NHS England's approval of two groundbreaking drugs for rare blood cancers is set to bring hope and potentially life-changing treatment options to hundreds of patients, including young children and infants. For families who have seen their loved ones' conditions worsen despite previous treatments, this news comes as a beacon of light in an otherwise challenging journey.
The first drug, dabrafenib, targets histiocytic neoplasms – aggressive blood cancers that affect only a small number of people. By inhibiting the proteins that fuel cancer growth, this tablet treatment can slow or halt disease progression. One of the most significant benefits is that many patients will be able to take it at home, reducing hospital visits and minimizing disruption to daily life.

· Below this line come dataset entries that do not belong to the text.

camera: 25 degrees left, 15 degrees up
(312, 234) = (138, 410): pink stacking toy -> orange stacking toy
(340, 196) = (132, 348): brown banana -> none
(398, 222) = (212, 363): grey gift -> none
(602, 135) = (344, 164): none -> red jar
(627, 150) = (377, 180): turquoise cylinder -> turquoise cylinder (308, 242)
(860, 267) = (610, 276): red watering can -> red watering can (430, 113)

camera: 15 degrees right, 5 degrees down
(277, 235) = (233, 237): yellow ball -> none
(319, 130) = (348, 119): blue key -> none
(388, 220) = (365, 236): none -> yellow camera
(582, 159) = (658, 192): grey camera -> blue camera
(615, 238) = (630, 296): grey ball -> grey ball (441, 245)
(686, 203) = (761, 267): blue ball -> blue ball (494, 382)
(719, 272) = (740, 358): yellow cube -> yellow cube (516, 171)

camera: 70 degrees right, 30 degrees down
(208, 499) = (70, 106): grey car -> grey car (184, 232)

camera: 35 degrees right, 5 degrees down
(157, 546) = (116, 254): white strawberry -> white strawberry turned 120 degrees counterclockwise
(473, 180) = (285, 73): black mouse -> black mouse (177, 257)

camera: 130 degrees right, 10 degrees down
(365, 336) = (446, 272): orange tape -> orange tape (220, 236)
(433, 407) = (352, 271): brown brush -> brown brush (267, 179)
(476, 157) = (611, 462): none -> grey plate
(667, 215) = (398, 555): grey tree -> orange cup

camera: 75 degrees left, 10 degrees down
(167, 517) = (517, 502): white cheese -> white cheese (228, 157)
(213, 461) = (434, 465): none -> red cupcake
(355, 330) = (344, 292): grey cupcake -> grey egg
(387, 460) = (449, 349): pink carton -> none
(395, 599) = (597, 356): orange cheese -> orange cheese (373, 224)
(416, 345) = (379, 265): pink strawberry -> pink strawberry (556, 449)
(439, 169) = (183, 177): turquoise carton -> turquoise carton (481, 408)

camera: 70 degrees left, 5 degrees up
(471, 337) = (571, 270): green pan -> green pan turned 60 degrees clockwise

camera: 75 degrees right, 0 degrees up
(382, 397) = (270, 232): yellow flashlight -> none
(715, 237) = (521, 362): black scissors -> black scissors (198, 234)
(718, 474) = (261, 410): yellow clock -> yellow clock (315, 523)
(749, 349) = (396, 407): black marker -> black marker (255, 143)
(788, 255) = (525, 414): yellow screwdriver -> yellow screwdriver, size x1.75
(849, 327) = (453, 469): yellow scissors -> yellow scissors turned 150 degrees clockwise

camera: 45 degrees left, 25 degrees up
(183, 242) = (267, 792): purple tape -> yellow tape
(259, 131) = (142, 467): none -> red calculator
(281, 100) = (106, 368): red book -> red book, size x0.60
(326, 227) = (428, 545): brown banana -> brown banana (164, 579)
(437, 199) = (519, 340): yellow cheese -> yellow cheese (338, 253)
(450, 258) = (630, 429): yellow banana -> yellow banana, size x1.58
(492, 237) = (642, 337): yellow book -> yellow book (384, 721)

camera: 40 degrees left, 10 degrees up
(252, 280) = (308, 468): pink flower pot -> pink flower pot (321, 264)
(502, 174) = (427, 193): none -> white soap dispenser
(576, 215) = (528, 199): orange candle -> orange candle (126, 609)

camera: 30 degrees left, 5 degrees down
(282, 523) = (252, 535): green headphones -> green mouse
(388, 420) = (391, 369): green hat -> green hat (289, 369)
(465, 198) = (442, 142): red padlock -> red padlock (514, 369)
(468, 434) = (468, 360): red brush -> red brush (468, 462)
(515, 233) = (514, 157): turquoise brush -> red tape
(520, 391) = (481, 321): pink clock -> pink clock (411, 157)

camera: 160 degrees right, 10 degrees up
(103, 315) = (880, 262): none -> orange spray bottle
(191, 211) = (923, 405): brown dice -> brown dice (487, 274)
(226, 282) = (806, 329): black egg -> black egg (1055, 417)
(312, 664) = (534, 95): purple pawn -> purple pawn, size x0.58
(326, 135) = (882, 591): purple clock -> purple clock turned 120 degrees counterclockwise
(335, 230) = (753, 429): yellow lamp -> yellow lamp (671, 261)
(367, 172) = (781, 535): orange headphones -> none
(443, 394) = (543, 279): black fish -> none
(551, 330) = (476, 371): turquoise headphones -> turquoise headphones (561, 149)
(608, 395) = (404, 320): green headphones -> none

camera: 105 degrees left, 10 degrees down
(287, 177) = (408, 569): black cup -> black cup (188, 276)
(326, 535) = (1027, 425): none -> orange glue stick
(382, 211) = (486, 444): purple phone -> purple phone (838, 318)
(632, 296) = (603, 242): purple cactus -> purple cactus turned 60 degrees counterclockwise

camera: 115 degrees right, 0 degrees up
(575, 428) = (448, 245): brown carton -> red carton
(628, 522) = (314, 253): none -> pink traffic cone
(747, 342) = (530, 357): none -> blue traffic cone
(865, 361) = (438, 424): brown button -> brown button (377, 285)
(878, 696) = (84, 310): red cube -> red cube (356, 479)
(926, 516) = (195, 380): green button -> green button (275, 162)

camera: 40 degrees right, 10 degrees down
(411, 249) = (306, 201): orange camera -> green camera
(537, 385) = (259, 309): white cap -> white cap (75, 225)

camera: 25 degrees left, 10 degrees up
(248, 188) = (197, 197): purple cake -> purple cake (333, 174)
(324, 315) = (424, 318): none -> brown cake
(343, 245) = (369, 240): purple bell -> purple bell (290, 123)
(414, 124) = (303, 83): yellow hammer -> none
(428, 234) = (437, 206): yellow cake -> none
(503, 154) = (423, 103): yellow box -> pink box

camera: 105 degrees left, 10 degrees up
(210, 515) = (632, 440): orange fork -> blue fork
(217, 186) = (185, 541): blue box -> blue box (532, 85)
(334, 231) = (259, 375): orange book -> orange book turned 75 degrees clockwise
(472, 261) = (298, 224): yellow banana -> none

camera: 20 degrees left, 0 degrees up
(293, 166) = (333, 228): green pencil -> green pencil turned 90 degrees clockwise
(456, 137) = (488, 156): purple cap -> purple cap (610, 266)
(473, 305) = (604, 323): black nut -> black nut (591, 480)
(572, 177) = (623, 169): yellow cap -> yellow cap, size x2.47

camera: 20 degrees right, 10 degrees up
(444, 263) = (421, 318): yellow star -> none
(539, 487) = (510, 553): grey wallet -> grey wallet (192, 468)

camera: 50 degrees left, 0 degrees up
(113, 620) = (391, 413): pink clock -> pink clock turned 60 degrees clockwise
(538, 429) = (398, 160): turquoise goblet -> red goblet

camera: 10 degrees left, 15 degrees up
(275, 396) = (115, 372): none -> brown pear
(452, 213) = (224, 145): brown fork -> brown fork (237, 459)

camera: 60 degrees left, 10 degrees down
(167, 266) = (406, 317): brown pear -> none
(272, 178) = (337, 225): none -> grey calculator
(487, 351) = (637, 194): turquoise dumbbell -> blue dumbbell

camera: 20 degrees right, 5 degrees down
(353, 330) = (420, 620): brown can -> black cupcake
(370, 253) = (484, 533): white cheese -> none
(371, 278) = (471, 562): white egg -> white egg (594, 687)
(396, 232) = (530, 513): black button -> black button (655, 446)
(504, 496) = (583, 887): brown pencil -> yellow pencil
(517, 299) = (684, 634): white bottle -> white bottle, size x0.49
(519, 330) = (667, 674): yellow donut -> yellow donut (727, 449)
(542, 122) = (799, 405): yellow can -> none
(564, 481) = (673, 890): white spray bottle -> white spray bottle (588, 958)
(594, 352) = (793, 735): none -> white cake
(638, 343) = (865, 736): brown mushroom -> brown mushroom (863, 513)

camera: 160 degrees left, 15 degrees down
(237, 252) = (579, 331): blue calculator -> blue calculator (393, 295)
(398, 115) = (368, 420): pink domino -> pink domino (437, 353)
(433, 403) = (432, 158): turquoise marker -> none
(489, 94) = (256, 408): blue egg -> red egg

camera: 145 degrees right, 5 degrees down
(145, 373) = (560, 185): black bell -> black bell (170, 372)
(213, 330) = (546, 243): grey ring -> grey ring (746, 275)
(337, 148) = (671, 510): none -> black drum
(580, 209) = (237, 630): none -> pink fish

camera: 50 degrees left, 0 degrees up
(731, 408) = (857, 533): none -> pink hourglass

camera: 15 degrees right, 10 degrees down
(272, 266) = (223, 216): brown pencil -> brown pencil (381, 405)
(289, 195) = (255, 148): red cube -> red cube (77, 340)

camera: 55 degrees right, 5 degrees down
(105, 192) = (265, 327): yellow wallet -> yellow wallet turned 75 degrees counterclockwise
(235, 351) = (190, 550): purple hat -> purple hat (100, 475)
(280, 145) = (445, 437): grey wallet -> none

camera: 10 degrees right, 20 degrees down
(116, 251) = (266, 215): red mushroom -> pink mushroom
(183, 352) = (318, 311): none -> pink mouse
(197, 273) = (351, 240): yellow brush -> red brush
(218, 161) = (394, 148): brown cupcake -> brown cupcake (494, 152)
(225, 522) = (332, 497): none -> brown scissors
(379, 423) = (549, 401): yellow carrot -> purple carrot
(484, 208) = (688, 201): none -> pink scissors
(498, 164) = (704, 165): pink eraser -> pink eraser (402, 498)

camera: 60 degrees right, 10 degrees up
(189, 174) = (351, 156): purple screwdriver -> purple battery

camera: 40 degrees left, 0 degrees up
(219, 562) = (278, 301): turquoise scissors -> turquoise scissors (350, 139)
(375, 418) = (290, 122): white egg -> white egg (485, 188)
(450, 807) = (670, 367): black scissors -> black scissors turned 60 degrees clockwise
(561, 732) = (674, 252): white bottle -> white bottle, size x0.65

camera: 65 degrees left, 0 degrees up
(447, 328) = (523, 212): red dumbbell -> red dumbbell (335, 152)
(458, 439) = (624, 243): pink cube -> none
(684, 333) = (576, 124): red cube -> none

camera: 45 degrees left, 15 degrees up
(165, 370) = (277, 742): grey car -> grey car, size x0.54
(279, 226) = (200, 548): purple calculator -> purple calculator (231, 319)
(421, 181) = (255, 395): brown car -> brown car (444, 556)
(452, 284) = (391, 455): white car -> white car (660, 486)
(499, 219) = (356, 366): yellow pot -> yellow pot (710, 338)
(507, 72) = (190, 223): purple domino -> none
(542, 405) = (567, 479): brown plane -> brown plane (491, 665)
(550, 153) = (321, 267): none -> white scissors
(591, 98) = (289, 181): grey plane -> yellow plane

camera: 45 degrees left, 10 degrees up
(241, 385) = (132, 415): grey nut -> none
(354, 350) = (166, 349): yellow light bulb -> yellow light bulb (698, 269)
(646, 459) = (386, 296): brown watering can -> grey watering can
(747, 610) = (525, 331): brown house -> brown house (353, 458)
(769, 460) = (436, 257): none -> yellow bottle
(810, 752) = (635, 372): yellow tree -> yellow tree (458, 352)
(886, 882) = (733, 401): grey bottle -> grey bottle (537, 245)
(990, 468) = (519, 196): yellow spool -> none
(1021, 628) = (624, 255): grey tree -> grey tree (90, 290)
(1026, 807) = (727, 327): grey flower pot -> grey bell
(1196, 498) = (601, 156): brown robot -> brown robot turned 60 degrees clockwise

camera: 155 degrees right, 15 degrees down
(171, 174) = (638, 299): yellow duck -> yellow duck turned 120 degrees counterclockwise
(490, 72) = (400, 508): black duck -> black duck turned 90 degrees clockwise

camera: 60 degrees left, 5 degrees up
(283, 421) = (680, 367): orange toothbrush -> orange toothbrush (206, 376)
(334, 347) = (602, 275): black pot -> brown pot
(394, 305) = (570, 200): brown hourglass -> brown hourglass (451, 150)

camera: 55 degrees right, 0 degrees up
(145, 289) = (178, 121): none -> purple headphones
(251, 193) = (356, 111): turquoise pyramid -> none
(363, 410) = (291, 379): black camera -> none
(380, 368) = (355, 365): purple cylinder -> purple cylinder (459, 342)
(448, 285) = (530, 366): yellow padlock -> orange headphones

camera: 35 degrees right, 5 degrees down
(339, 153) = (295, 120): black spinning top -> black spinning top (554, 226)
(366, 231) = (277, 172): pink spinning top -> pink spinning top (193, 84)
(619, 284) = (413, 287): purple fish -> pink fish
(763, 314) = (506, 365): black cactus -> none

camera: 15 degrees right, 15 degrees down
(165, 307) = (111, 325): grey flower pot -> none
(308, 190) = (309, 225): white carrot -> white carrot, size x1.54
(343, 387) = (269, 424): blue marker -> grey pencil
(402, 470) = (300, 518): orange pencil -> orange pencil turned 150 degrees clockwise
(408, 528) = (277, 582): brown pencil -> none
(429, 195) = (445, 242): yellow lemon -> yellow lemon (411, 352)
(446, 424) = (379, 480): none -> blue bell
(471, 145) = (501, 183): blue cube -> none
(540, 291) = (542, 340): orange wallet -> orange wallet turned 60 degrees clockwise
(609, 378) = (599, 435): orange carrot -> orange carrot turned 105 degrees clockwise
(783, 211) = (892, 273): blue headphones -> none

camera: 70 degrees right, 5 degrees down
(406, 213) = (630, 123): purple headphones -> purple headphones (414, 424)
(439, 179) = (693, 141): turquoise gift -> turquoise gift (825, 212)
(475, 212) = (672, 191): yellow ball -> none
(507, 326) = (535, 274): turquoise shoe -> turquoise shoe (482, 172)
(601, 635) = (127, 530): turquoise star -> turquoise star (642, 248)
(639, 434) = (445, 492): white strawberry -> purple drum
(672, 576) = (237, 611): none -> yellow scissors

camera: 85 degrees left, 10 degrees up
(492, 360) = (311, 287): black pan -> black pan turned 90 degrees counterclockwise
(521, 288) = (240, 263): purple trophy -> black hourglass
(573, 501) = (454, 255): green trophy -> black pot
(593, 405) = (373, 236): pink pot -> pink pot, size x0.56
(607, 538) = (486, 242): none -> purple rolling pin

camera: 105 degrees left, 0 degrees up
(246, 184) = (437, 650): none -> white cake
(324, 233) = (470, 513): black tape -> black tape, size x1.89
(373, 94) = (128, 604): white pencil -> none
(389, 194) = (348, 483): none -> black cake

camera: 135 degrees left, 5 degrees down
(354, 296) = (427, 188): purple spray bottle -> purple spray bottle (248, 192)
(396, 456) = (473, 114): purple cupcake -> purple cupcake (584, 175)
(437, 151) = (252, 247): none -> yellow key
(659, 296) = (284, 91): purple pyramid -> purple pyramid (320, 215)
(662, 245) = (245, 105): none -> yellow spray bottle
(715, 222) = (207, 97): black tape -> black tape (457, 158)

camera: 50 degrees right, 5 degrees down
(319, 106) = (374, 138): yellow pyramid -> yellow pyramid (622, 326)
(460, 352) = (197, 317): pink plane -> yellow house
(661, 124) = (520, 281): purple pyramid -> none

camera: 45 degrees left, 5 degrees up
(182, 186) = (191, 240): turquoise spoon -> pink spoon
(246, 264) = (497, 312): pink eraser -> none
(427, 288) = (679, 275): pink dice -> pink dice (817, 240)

A staggering one in ten children with high-risk histiocytic neoplasms die within a year of diagnosis, while seven in ten adults succumb to the disease within five years. The approval of dabrafenib underscores the urgent need for more effective interventions like this targeted therapy, which can make a significant difference in outcomes.
The second approval involves a new combination treatment for children as young as eight with Hodgkin lymphoma that has relapsed or not responded to initial therapies. This disease affects approximately 1,800 people in England annually, with between 10% and 30% experiencing a recurrence or non-response to standard treatment.
The innovative regimen combines brentuximab vedotin and bendamustine, which precisely targets cancer cells by binding to a surface protein. Administered via an intravenous drip, this combination has shown high remission rates and is generally well-tolerated, enabling some patients to undergo a potentially curative stem cell transplant.
Professor Peter Johnson hailed the approvals as a "landmark moment" in cancer treatment, highlighting the access to new options and the renewed hope these therapies offer. He emphasized that allowing many patients to receive treatment at home aligns with the NHS's commitment to improving quality of life.
NHS England's Clinical Priorities Advisory Group played a crucial role in assessing these specialist medicines, considering their patient benefit, clinical effectiveness, and value for money. The group noted significant advances in understanding these disorders, particularly the discovery of genetic drivers that have paved the way for targeted therapies like BRAF and MEK inhibitors.